How many of us wish that money could grow on trees? Just plant a sapling today, nurture it well with quality soil, manure and water and be ready to devour the fruits that grow on it. Some people also believe that growing money plants in their gardens will encourage lady luck to walk into their homes and shower them with pots of gold and money. These anecdotes and frequent imaginations of money growing legs and walking into your house are best left to storybooks that you can read and forget. When reality knocks at our doors, we realize that growing money relies on a prolonged and persistent approach. You cannot earn a corpus unless you are patient with your investments, which implies giving them the time to grow.

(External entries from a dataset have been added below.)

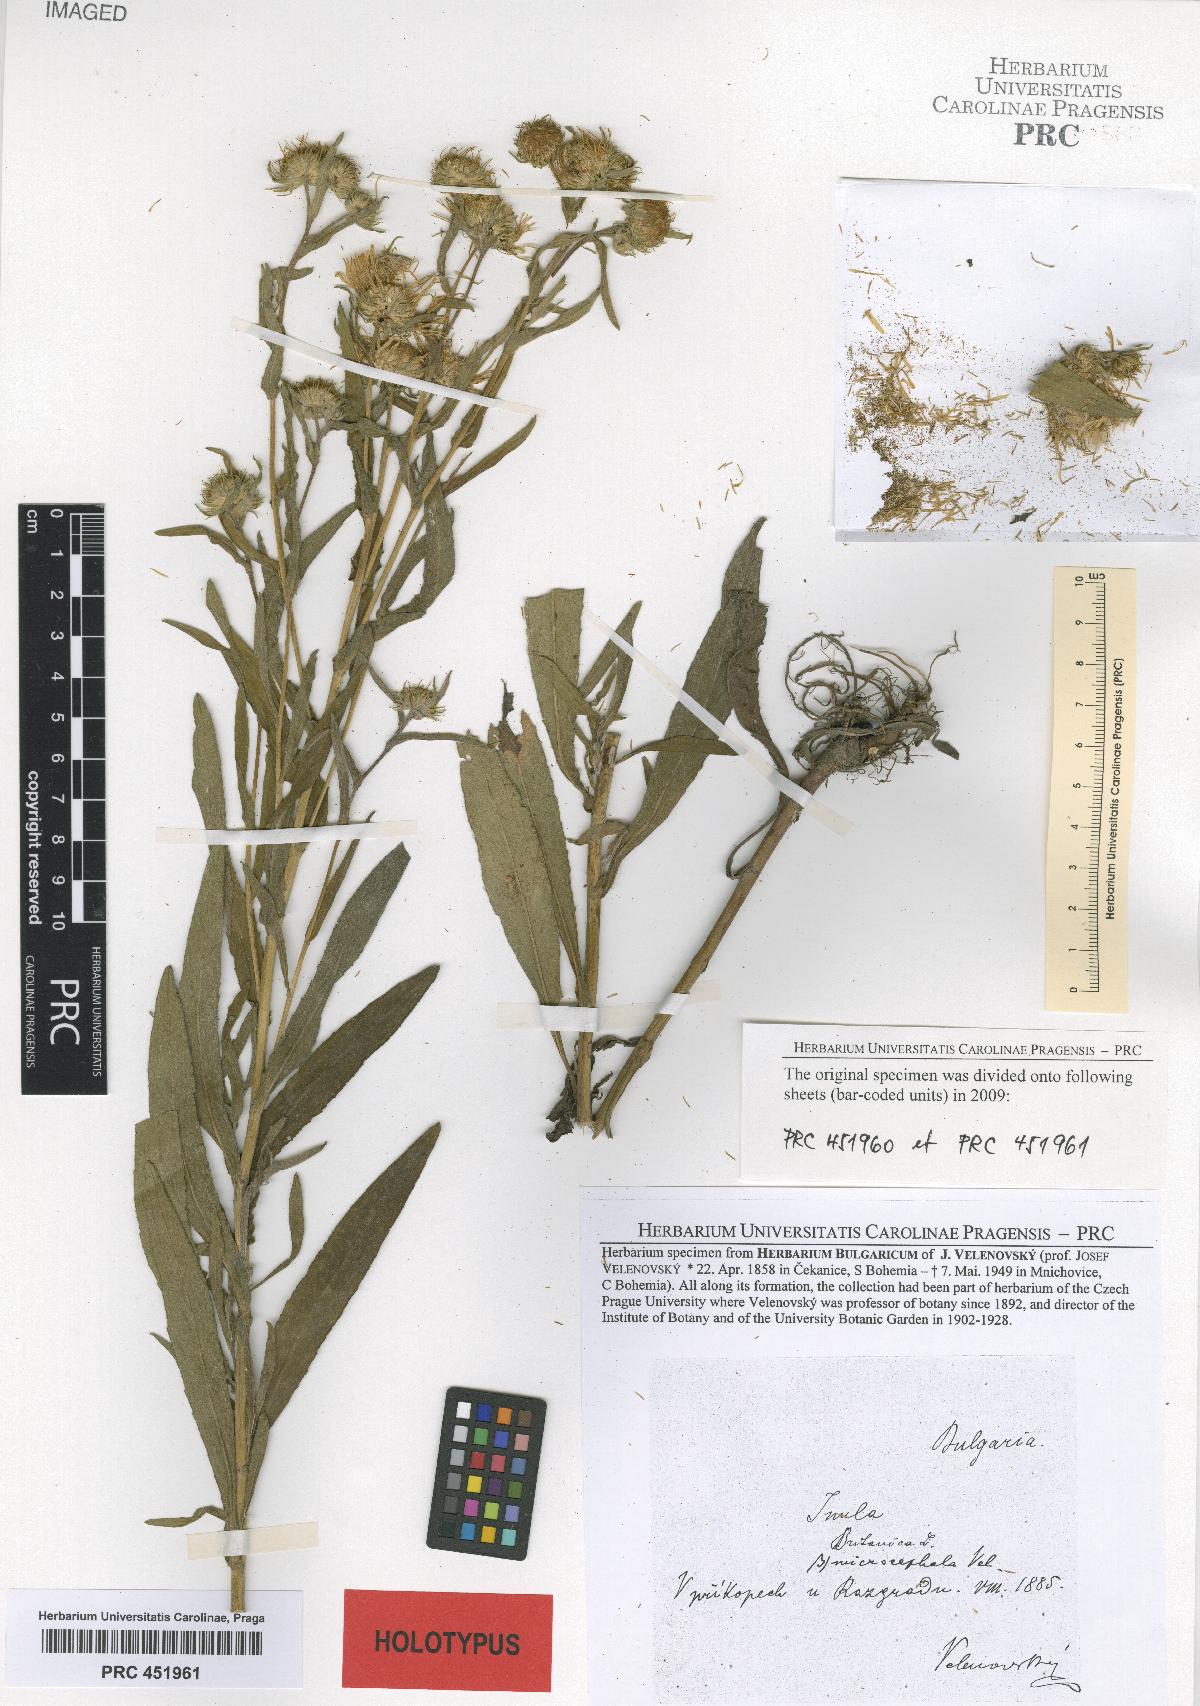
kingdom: Plantae
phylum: Tracheophyta
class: Magnoliopsida
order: Asterales
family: Asteraceae
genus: Pentanema
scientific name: Pentanema britannicum
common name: British elecampane
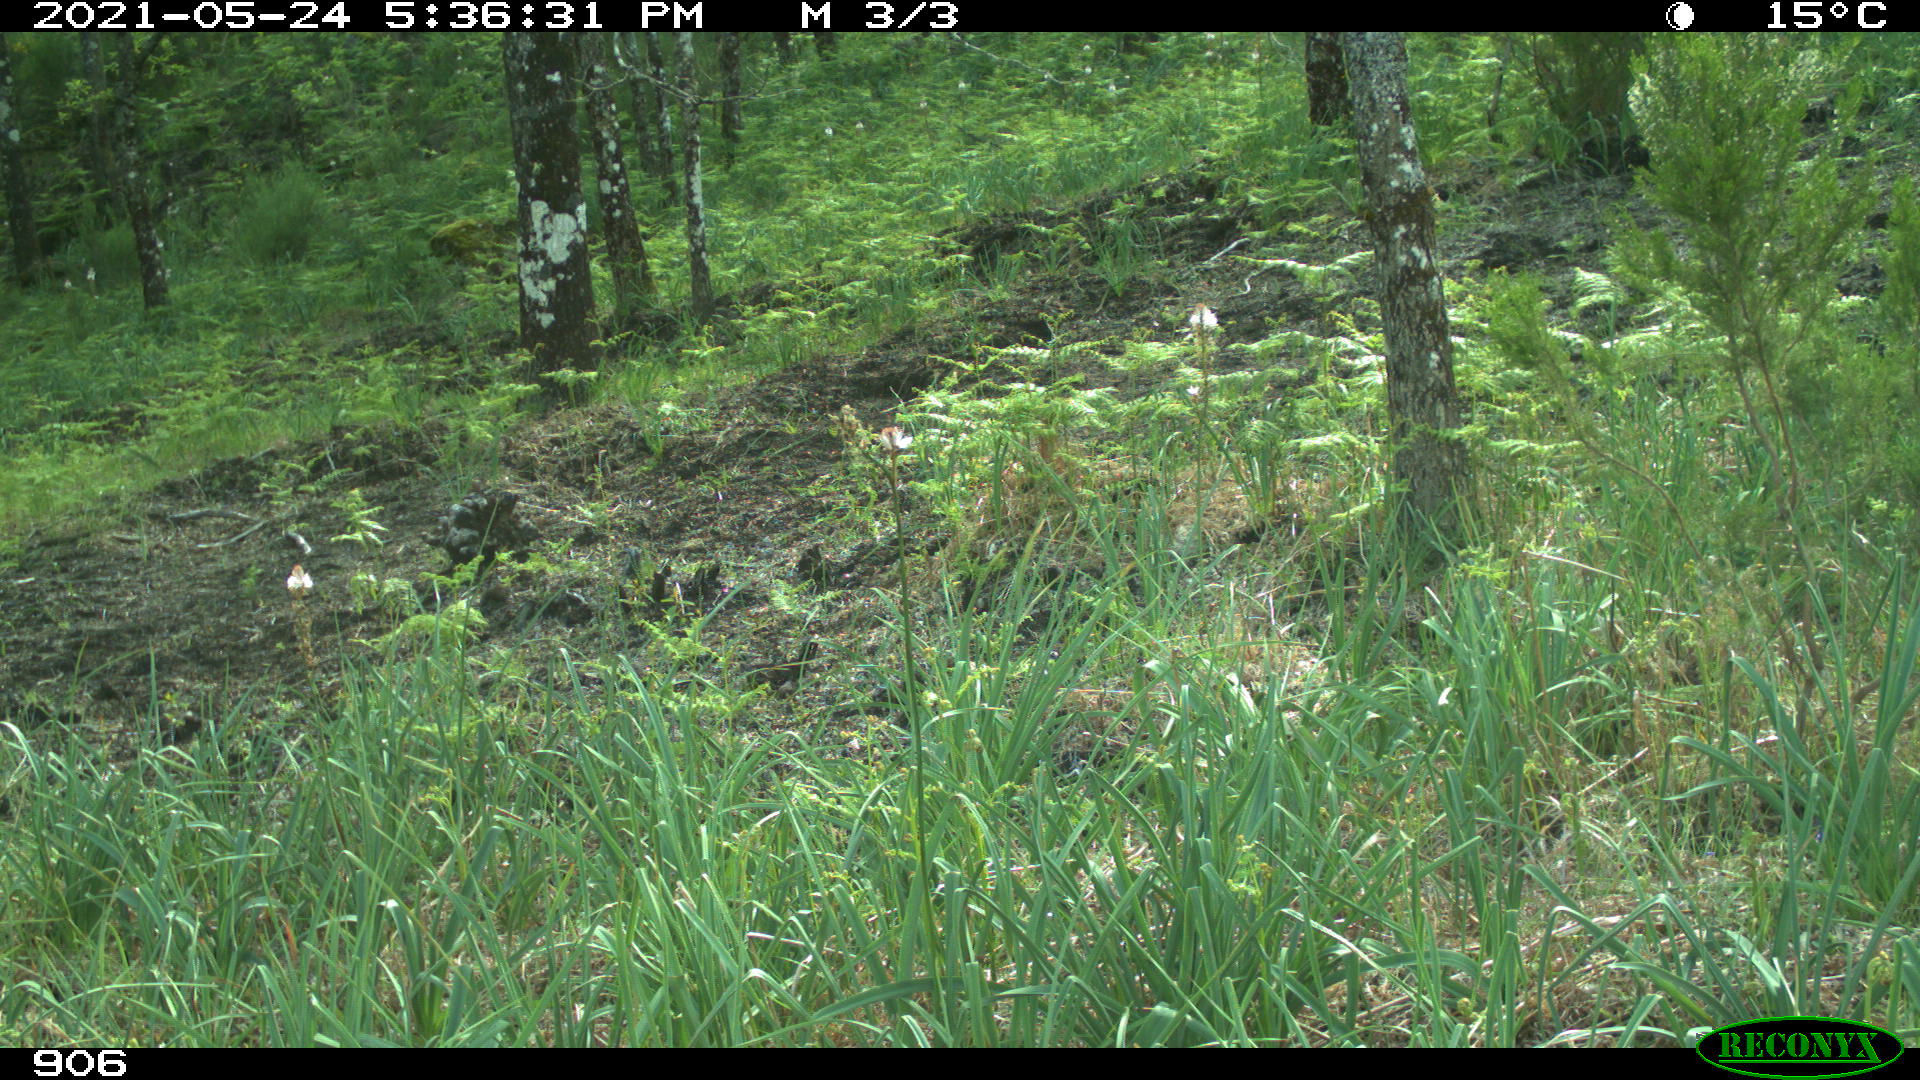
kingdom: Animalia
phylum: Chordata
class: Mammalia
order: Artiodactyla
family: Suidae
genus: Sus
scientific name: Sus scrofa
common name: Wild boar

Are you aware that money could be grown by magic too? It’s not the Abracadabra propagated by illusionists, rather it is reverentially known as the “Magic of Compounding” by personal finance experts worldwide. Mathematicians look at the compounding effect in awe as this lone formula explains how you can earn money not only on your capital but also on the interest amount earned on your initial capital. Make investing a daily habit without fail, and you will realize how soon you will be counted among the richest persons in your neighbourhood, if not your country.
Decoding the Compounding effect
The much-acclaimed physicist Albert Einstein declared “Compound Interest” as the world’s eighth wonder. We must now understand how compound interest works to realize why this word receives so much credence among investors. The “Compounding Effect” initially used by psychologists as the first step to self-development and self-care is officially the most important element to wealth creation.
By compounding, we mean the ability to generate returns on our earnings that are then re-invested to earn more. This way, you invest and reinvest whatever you earn from myriad sources, be it a nine-to-five job or doing business. The fact that you generate earnings from your previous earnings and continue to do so with all subsequent earnings explains how the compounding effect can cause your money to grow exponentially.
Take, for example, you invest ₹15000 every month for 30 years non-stop in an equity mutual fund that delivers 15 per cent average returns. The total invested amount would be equivalent to ₹54 lakh. The estimated returns would be ₹9,97,47,309. The total value of the investment would be ₹10,51,47,309.
The magic of compounding has had a miraculous impact on people looking to grow rich gradually. While patience is the key, the secret sauce to the success of this magic is to continue unbridled with your investments.
So, do not just invest, but also learn to stay invested for a prolonged tenure to benefit from earning huge returns.